Blackhawk Heating & Plumbing Co. v. Data Lease Financial Corp., 302 So.2d at 410.

Had Data Lease performed when Black-hawk exercised its rights under the option contract, Blackhawk would have had, at a minimum, the cash flow benefits which the trial court found due in its 1977 judgment. Therefore, equity compels us to remand this case to the trial court with directions to enter judgment in favor of Blackhawk Heating and Plumbing Co., Inc., and against Data Lease Financial Corporation in the amount of $289,004.16.

Our holding that Blackhawk is entitled to money damages from Data Lease requires us to consider Blackhawk’s final point concerning Roy W. Talmo’s liability based upon his personal guarantee of Data Lease’s performance under the option agreement.
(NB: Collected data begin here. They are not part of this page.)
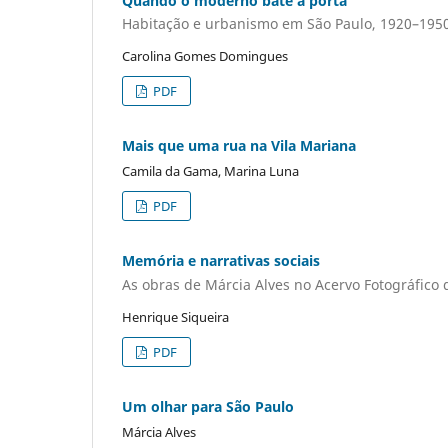
Quando o moderno bate à porta
Habitação e urbanismo em São Paulo, 1920–195
Carolina Gomes Domingues
PDF
Mais que uma rua na Vila Mariana
Camila da Gama, Marina Luna
PDF
Memória e narrativas sociais
As obras de Márcia Alves no Acervo Fotográfico
Henrique Siqueira
PDF
Um olhar para São Paulo
Márcia Alves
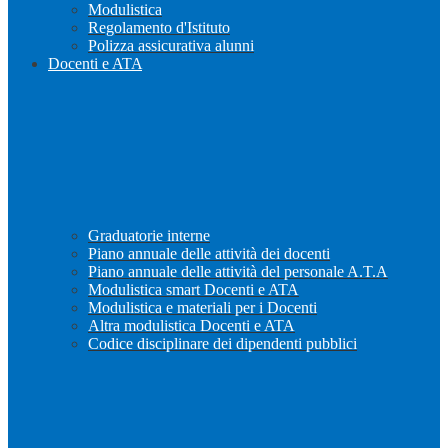
Modulistica
Regolamento d'Istituto
Polizza assicurativa alunni
Docenti e ATA
Graduatorie interne
Piano annuale delle attività dei docenti
Piano annuale delle attività del personale A.T.A
Modulistica smart Docenti e ATA
Modulistica e materiali per i Docenti
Altra modulistica Docenti e ATA
Codice disciplinare dei dipendenti pubblici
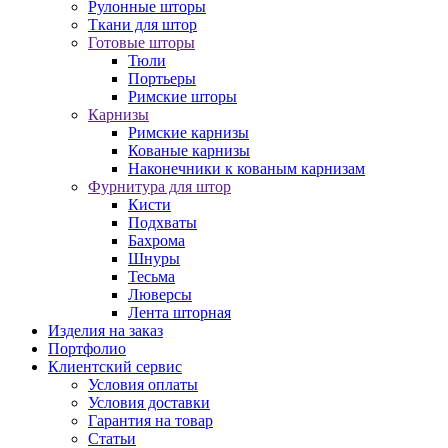
Рулонные шторы
Ткани для штор
Готовые шторы
Тюли
Портьеры
Римские шторы
Карнизы
Римские карнизы
Кованые карнизы
Наконечники к кованым карнизам
Фурнитура для штор
Кисти
Подхваты
Бахрома
Шнуры
Тесьма
Люверсы
Лента шторная
Изделия на заказ
Портфолио
Клиентский сервис
Условия оплаты
Условия доставки
Гарантия на товар
Статьи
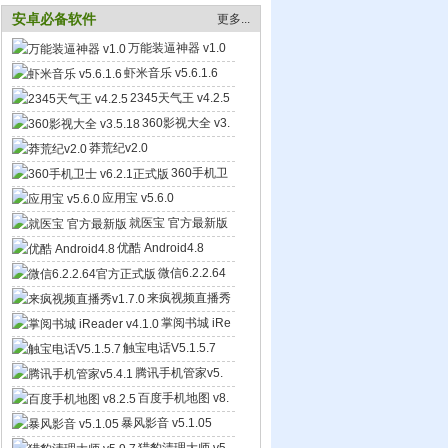
安卓必备软件
更多...
万能装逼神器 v1.0
虾米音乐 v5.6.1.6
2345天气王 v4.2.5
360影视大全 v3.
5.18
莽荒纪v2.0
360手机卫
士 v6.2.1正式版
应用宝 v5.6.0
就医宝 官方最新版
优酷 Android4.8
微信6.2.2.64
官方正式版
来疯视频直播秀
v1.7.0
掌阅书城 iRe
ader v4.1.0
触宝电话V5.1.5.7
腾讯手机管家v5.
4.1
百度手机地图 v8.
2.5
暴风影音 v5.1.05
Count IV of Blackhawk’s second amended complaint alleged that Tai-mo remained personally liable to Black-hawk for damages resulting from Data Lease’s breach of the option agreement. We have examined the second amended complaint and Talmo’s guarantee of Data Lease’s performance and hold that the trial court erred in dismissing Blackhawk’s claim against Taimo.

Lastly, we need not determine Citibank’s rights in this litigation since Citibank and Blackhawk have resolved those questions by their settlement agreement.

Accordingly, we reverse the order of the trial court in favor of Data Lease and remand this case with directions to enter judgment in favor of Blackhawk and against Data Lease in the amount of $289,-004.16. We also remand for the purpose of entering a cost judgment against Data Lease for all taxable costs, including special master fees, accrued during the course of this litigation and for the trial court to determine Roy W. Talmo’s liability under his guarantee of Data Lease’s performance of the option agreement.

REVERSED and REMANDED with instructions.

ANSTEAD, C.J., and WALDEN, J., concur.

. Blackhawk Heating & Plumbing Co. v. Data Lease Financial Corp., 287 So.2d 118 (Fla. 4th DCA 1973); Blackhawk Heating & Plumbing Co. v. Data Lease Financial Corp., 302 So.2d 404 (Fla.1974); Data Lease Financial Corp. v. Blackhawk Heating & Plumbing Co., 325 So.2d 475 (Fla. 4th DCA 1975); Blackhawk Heating & Plumbing Co. v. Data Lease Financial Corp., 328 So.2d 825 (Fla.1975); Blackhawk Heating & Plumbing Co. v. Data Lease Financial Corp., 352 So.2d 182 (Fla. 4th DCA 1977); Blackhawk Heating & Plumbing Co. v. Data Lease Financial Corp., 354 So.2d 1000 (Fla. 4th DCA 1977); Blackhawk Heating & Plumbing Co. v. Data Lease Financial Corp., 355 So.2d 533 (Fla. 4th DCA 1978); Blackhawk Heating & Plumbing Co. v. Data Lease Financial Corp., 358 So.2d 1204 (Fla. 4th DCA 1978), cert. denied, 364 So.2d 881 (Fla.1978); Blackhawk Heating & Plumbing Co. v. Data Lease Financial Corp., 370 So.2d 94 (Fla. 4th DCA 1979); Data Lease Financial Corp. v. Blackhawk Heating & Plumbing Co., 384 So.2d 211 (Fla. 4th DCA 1980); Citibank, N.A. v. Blackhawk Heating & Plumbing Co., 398 So.2d 984 (Fla. 4th DCA 1981).

. Citibank, N.A. v. Data Lease Financial Corp., 645 F.2d 333 (5th Cir.1981), and other unreported decisions.

. Citibank, N.A., formerly known as First National City Bank, is a national banking association located in New York, New York.

. Citibank was not a party when the trial court entered its judgment granting specific perform-anee.






Dissenting Opinion

ANSTEAD, Chief Judge,

dissenting in part on rehearing:

I would grant rehearing to the extent of modifying our prior opinion so as to remand for a trial on the issue of damages.






Rehearing

ON REHEARING

PER CURIAM.

The motions for rehearing and clarification are denied.

DELL and WALDEN, JJ., concur.

ANSTEAD, C.J., dissents in part with opinion.